### Tus tareas
[1] Según la columna de opinión sobre la oposición a Petro, ¿qué conquistaba Gustavo Petro mientras la derecha pedía disculpas por existir?
[2] Retoma la columna de opinión sobre la oposición a Petro justo después de su última oración y sigue escribiéndola.

### Fragmento
........
(OPINIÓN) Miedo, no prudencia. Por: Alberto Sierra
La oposición pasó años creyendo que la moderación era una estrategia.
En realidad, era miedo. Miedo a incomodar a periodistas, académicos y administradores del buen gusto político bogotano. Mientras la derecha pedía disculpas por existir, Gustavo Petro conquistaba el poder.
Muchos de los que hoy se declaran horrorizados con el deterioro institucional dedicaron demasiado tiempo a explicar que el verdadero peligro era “la polarización”. Traducido al español: Oponerse con demasiada firmeza a Petro era considerado de mala educación.
Así se construyó la ficción del “centro virtuoso”: un espacio político obsesionado con parecer equilibrado incluso frente a los excesos del petrismo. Había que bajar el tono, moderar el lenguaje y condenar con más fuerza a quienes advertían el riesgo que al riesgo mismo.
........
### Sección de datos
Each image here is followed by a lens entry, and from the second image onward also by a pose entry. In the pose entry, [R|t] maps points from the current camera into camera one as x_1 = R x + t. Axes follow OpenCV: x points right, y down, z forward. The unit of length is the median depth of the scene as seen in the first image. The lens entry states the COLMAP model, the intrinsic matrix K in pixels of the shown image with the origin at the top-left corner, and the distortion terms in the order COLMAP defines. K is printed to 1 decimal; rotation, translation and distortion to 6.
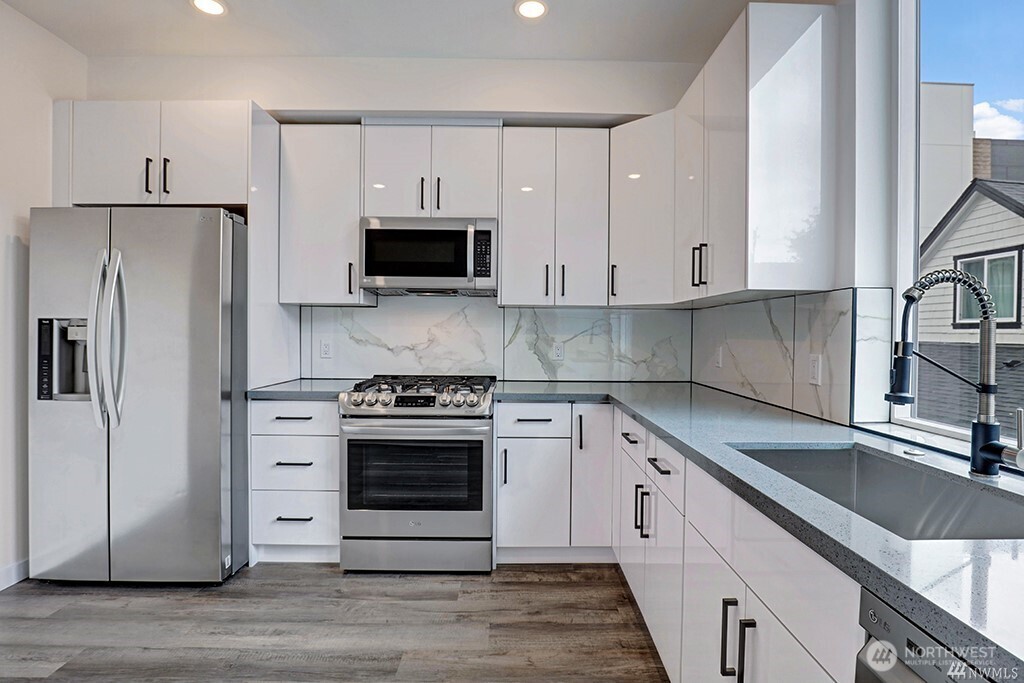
lens RADIAL K [[518.8, 0, 514.0], [0, 518.8, 334.9], [0, 0, 1]] dist [-0.013899, 0.001457]
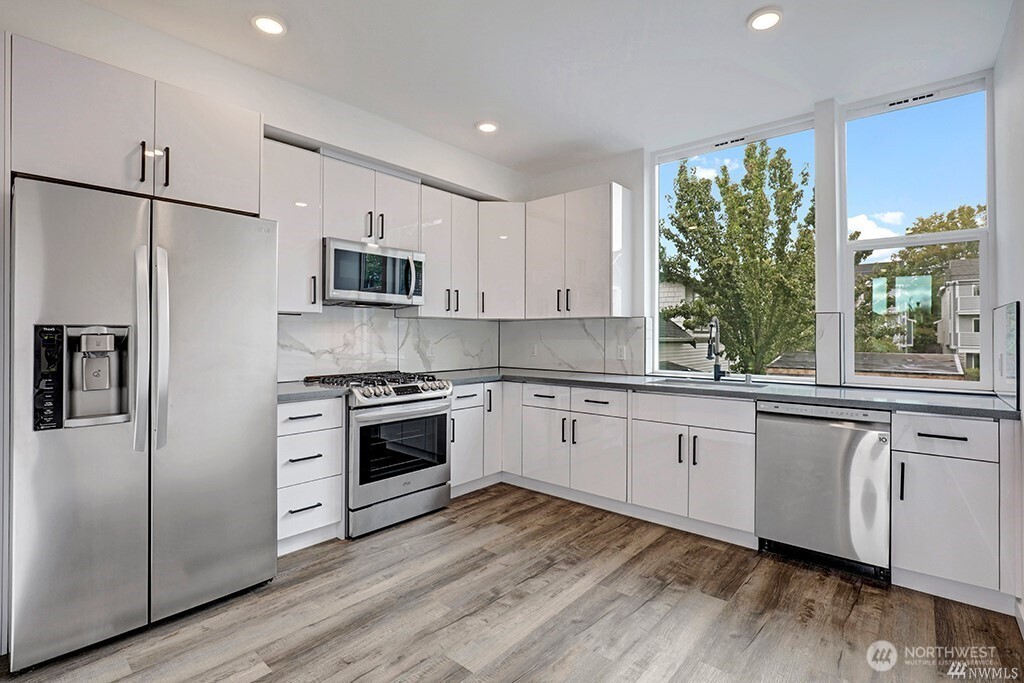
lens RADIAL K [[480.7, 0, 512.9], [0, 480.7, 339.5], [0, 0, 1]] dist [-0.006031, 0.001129]
pose [[0.667882, -0.013562, 0.744144, -0.910794], [0.009040, 0.999908, 0.010109, -0.010147], [-0.744213, -0.000024, 0.667943, -0.013127]]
........
### Respuestas
[1] El poder.

[2]
El resultado está a la vista.
Por eso Abelardo de la Espriella produce tanta irritación. No habla como una oposición acomplejada. No pide autorización cultural para defender autoridad, seguridad, libre empresa y orden institucional. Y sobre todo no parece interesado en la aprobación de quienes ayudaron a normalizar el petrismo mientras se presentaban como árbitros morales de la democracia.
Eso es lo que realmente incomoda.
No es solo un outsider. Colombia fabrica outsiders en serie. Lo que altera a ciertos sectores es otra cosa: Abelardo rompe el viejo reflejo defensivo de una derecha cobarde entrenada para hablar en voz baja y justificarse permanentemente ante un establishment que jamás la aceptará del todo.
La elección de 2026 no será únicamente contra la izquierda. Será también contra la vieja oposición domesticada que confundió moderación con debilidad y prudencia con cobardía.
Porque mientras unos todavía buscan aprobación, "pa'lomismo" otros entendieron que el poder no se disputa pidiendo permiso.